When it comes to revenue and recruitment, companies tend to focus on landing high performing salespeople. The better they are at selling a product or service the more money it is for the enterprise.
But often forgotten and extremely important are the pre-sales engineers. These are the employees tasked with not only finding new customers but turning them into lifelong ones. It’s the holy grail of any organization. They have the technical skills to assess a product to ensure it makes sense, adds value and will resonate with customers. They also have the communication skills to pitch the idea to potential clients.
In the current tech-driven era, these employees are critical to boosting sales. Yet research shows they aren’t the focus of hiring managers. It could be that pre-sales engineers don’t come cheap. In the financial technology arena many pre-sales or solutions engineers command salaries in the $100-140K base range (some can be much higher). However, the reward for having them is more than worth it.
According to a 2015 McKinsey study companies that invest in their pre-sales staff achieve customer win rates in the 40% to 50% range and business renewals between 80% and 90%. That is well above the averages. McKinsey also found enhancing the presales teams can boost revenue from 6% to 13% and increase the speed of moving people through the sales process by 10% to 20%. Anyone who has sold products to an enterprise knows how long it can take. Cutting the time by even 10% can make a world of difference for an organization.
Companies cannot hire just anyone for this important role. Pre-sale people wear multiple hats and are the face of an enterprise that is soliciting business from new customers. Their input has a direct impact on how a product is developed and whether customers will find it useful. Think of them as the subject matter experts who can be technical one minute and able to engage with business clients the next. They act as part detective and part doctor discovering the problem and diagnosing the potential remedies. Once they derive a solution for the pain point they work with their internal teams and customers to implement it.
They are also involved in generating leads for the enterprise. They use advanced data analytics to determine where the opportunities are and prioritize them based on importance. In its research, McKinsey pointed to a pre-sales team at a building materials supplier as one example. They were able to put together a list of customers most likely to buy the company’s products based on order histories. That improved the company’s bid conversion rates by 3% to 5%. Several fintech firms are automating their own data analytics processes to improve sales performance
Pre-sales engineers may not have a role in every fintech company but if a business is in a technical industry or is looking to sell its products to financial or corporate enterprise firms, a pre-sale engineer is invaluable. However, not all pre-sales engineers are created equal. When hiring one, a company has to ensure the person has the following:
-The technical knowledge and the ability to explain complex concepts without relying on confusing jargon.

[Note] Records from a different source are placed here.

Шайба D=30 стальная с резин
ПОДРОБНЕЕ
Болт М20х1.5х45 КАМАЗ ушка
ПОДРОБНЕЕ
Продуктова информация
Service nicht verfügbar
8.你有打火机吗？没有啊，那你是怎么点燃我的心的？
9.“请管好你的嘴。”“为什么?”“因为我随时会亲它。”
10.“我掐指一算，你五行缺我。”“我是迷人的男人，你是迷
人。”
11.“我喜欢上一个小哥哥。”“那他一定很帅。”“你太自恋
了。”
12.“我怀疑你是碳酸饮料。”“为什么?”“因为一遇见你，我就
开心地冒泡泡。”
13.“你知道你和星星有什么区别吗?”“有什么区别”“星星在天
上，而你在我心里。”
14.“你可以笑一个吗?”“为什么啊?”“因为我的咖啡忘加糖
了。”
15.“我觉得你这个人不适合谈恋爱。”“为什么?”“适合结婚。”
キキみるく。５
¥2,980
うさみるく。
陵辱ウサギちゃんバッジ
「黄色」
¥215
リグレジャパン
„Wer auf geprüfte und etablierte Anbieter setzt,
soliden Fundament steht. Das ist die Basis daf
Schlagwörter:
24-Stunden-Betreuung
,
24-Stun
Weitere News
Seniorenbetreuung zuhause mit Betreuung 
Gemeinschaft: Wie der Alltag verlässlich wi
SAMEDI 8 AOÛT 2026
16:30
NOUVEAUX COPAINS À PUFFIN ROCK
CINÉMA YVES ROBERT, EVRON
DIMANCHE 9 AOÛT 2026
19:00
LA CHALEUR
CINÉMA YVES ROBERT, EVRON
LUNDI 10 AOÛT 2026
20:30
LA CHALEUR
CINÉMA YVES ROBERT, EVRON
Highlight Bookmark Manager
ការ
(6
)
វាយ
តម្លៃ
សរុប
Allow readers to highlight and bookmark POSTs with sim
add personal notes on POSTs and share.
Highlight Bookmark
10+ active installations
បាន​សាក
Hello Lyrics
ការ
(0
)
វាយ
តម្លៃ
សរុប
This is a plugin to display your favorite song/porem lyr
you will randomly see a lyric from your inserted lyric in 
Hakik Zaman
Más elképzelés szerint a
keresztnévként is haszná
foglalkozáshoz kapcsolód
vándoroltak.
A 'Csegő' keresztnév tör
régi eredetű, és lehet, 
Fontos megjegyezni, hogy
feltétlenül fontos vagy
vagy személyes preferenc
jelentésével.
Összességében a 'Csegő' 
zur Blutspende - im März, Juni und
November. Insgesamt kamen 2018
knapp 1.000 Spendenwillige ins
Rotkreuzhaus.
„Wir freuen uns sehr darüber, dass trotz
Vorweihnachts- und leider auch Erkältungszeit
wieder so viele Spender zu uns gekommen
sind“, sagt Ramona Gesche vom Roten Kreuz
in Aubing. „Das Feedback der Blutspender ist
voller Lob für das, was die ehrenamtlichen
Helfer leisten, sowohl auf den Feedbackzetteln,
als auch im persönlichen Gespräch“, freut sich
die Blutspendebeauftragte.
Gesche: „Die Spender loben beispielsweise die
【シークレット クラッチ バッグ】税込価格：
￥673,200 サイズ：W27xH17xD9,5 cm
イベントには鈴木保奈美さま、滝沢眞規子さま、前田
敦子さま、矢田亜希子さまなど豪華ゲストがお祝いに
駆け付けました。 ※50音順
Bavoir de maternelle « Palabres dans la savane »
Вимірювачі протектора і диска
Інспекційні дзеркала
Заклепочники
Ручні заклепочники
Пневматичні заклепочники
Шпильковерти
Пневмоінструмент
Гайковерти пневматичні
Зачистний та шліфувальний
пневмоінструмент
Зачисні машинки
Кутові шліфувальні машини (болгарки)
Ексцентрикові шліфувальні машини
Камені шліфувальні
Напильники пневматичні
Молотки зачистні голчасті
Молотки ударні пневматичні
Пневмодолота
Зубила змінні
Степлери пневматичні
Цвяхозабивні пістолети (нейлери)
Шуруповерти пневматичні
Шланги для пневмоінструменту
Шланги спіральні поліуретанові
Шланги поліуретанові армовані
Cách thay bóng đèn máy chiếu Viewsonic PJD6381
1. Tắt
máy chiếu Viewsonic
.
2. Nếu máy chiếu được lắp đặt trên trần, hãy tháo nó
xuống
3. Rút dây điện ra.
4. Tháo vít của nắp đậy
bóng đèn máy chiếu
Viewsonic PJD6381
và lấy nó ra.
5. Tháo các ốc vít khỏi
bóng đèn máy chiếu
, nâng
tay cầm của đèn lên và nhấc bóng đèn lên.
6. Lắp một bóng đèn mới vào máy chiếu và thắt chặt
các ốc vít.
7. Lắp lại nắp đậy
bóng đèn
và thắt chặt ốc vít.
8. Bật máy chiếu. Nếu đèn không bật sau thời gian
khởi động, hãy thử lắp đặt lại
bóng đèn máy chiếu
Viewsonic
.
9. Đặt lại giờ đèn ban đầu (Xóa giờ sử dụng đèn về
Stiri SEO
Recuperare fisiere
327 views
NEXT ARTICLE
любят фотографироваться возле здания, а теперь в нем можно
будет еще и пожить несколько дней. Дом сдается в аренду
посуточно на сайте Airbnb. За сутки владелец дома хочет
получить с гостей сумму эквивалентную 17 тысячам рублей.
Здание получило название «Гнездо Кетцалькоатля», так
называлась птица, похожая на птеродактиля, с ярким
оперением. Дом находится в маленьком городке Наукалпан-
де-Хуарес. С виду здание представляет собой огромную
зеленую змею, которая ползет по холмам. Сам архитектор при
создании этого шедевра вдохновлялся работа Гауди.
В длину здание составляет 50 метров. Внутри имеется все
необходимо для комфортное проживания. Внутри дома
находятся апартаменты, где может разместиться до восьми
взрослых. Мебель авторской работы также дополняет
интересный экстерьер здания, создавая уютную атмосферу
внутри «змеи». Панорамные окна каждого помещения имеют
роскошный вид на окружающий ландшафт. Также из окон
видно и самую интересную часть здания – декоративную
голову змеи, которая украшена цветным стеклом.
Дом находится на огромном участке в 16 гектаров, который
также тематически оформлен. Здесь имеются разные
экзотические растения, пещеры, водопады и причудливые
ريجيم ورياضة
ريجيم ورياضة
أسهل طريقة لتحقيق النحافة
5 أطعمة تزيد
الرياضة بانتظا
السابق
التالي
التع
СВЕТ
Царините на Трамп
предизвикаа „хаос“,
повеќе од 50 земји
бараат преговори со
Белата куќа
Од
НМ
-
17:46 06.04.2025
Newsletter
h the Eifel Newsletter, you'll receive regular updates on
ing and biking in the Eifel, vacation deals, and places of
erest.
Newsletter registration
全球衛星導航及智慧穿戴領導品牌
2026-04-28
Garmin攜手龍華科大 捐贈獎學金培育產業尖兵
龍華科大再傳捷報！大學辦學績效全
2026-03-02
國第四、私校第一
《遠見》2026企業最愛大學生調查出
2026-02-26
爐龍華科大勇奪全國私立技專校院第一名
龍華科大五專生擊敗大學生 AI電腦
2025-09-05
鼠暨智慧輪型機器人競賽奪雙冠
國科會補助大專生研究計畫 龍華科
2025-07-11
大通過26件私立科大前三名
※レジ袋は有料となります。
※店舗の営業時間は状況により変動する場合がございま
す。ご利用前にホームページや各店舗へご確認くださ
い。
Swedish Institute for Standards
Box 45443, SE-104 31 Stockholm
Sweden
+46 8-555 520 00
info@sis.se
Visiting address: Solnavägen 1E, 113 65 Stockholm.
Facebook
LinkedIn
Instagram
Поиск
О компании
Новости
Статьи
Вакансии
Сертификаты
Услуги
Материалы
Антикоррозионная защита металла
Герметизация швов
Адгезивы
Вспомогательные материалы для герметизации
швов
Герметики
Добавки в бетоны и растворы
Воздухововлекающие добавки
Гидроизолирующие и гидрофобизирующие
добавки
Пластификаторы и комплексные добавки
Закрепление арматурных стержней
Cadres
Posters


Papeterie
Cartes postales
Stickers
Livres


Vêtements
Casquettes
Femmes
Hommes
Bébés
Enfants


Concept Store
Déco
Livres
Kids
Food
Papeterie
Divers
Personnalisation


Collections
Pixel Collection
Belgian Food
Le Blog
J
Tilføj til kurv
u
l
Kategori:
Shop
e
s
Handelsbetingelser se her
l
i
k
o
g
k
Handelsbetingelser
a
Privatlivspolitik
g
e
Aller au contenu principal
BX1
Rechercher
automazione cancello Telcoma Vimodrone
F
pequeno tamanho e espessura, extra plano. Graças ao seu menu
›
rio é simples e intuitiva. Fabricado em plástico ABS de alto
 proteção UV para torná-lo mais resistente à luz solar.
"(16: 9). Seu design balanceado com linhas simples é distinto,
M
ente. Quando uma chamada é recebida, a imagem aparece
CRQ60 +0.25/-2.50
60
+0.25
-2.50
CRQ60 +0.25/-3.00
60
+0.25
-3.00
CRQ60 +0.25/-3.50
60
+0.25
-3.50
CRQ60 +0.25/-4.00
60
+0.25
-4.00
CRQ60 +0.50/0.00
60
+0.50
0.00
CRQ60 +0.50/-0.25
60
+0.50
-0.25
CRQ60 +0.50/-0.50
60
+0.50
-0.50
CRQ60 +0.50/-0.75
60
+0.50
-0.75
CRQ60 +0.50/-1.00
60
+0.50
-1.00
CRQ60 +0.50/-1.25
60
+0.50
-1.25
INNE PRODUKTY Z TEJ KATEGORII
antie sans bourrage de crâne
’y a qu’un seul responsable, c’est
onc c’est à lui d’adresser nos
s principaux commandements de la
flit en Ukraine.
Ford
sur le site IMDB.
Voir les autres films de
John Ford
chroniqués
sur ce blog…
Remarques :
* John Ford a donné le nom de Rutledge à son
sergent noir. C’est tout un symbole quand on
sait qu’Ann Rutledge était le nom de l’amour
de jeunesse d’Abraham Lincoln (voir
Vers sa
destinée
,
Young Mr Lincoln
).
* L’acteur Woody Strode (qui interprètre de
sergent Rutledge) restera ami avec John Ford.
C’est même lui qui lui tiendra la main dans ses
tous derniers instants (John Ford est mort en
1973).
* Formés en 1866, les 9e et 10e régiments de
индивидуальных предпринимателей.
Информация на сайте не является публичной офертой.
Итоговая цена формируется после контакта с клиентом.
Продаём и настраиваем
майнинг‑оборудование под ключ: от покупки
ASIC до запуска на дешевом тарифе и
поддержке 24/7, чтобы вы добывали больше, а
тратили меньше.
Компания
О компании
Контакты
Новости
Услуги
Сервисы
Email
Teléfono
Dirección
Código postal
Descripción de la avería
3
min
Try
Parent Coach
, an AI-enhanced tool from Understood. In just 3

-Deep understanding of their industry domain
-Knowledgeable of the inner workings of the sales cycle and has the ability to work with the
different teams within an organization.
-Strong presentation skills and a knack for relationship building.
Technical skills will only get an engineer part of the way, but closing the deal takes finesse. These are a lot of attributes to find in one person. The good news: they are out there. It may take some effort to find them but once you do they become invaluable to the growth of an organization.